Non troppo diversamente da Lo zoo di vetro (1987), sua ultima regia, rifacimento della pellicola di Irving Rapper del 1950, tratto dal classico di Tennessee Williams (The Glass Menagerie): ulteriore testimonianza della predilezione di Newman per i drammi familiari intimisti. Da un lato, Lo zoo di vetro venne apprezzato per la sua serietà e rispetto verso il materiale d’origine; dall’altro molti osservarono che al film manca il guizzo cinematografico per incendiare davvero le emozioni del pubblico.

Regista anti-divista

In un’industria dominata dall’immagine delle star, Paul Newman ebbe il coraggio di intraprendere un percorso registico controcorrente, quasi invisibile accanto alla sua fama mondiale di attore. I cinque film che ha diretto – spesso ignorati dal grande pubblico – compongono il ritratto di un autore insospettabile: un uomo che usò la propria celebrità per dare voce a storie fragili, familiari, umili, invece di alimentare il proprio mito.

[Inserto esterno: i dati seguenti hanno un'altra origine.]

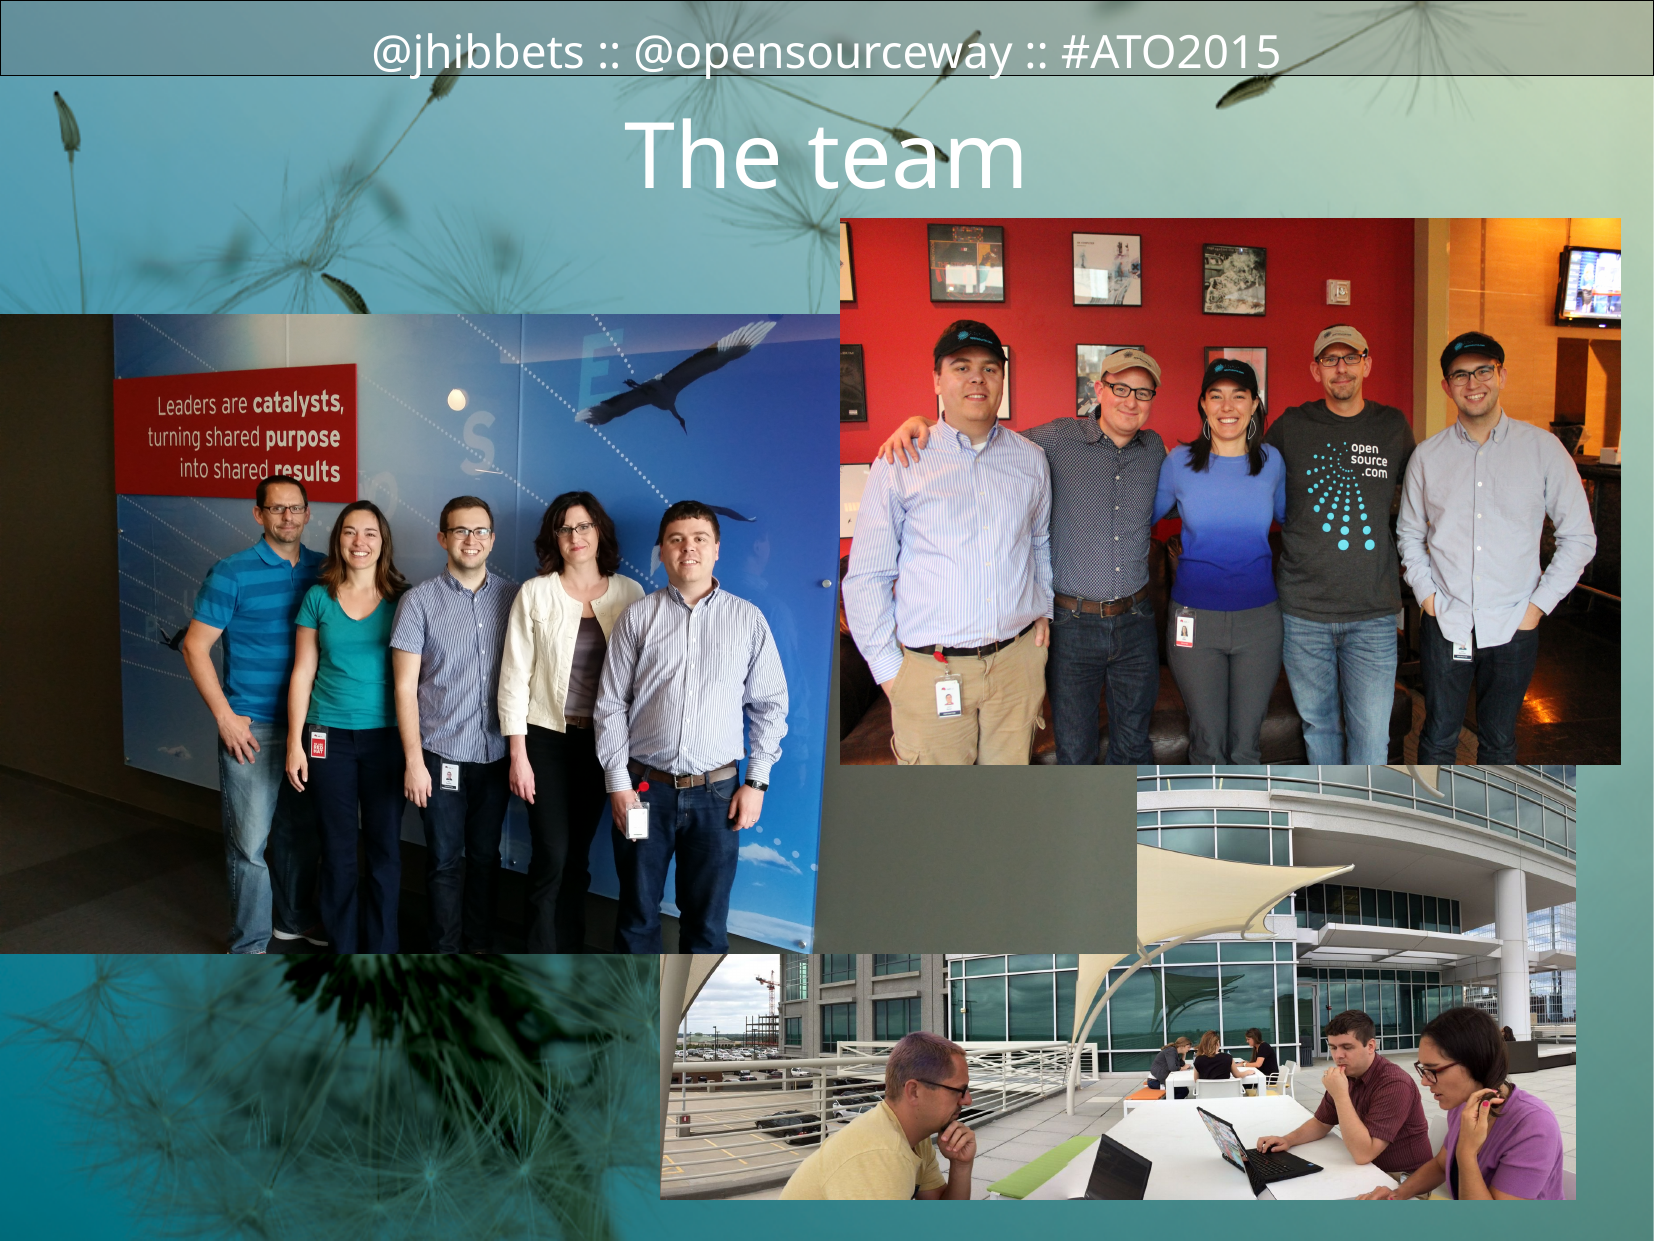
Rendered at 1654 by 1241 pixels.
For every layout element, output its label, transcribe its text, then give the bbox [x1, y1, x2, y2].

title The team [82, 49, 1571, 257]
picture [0, 76, 1654, 1241]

Da La prima volta di Jennifer a Lo zoo di vetro, Newman ha privilegiato i personaggi vulnerabili, i conflitti interiori e il quotidiano, offrendo a Joanne Woodward (e ad altri attori) ruoli complessi e sfide recitative lontane dai riflettori del mainstream. Queste opere, certo diseguali tra loro, riflettono però una coerente visione anti-divistica: Newman il regista ha sempre arretrato nel buio della sala di montaggio, lasciando che fossero le storie e gli attori a brillare al posto suo.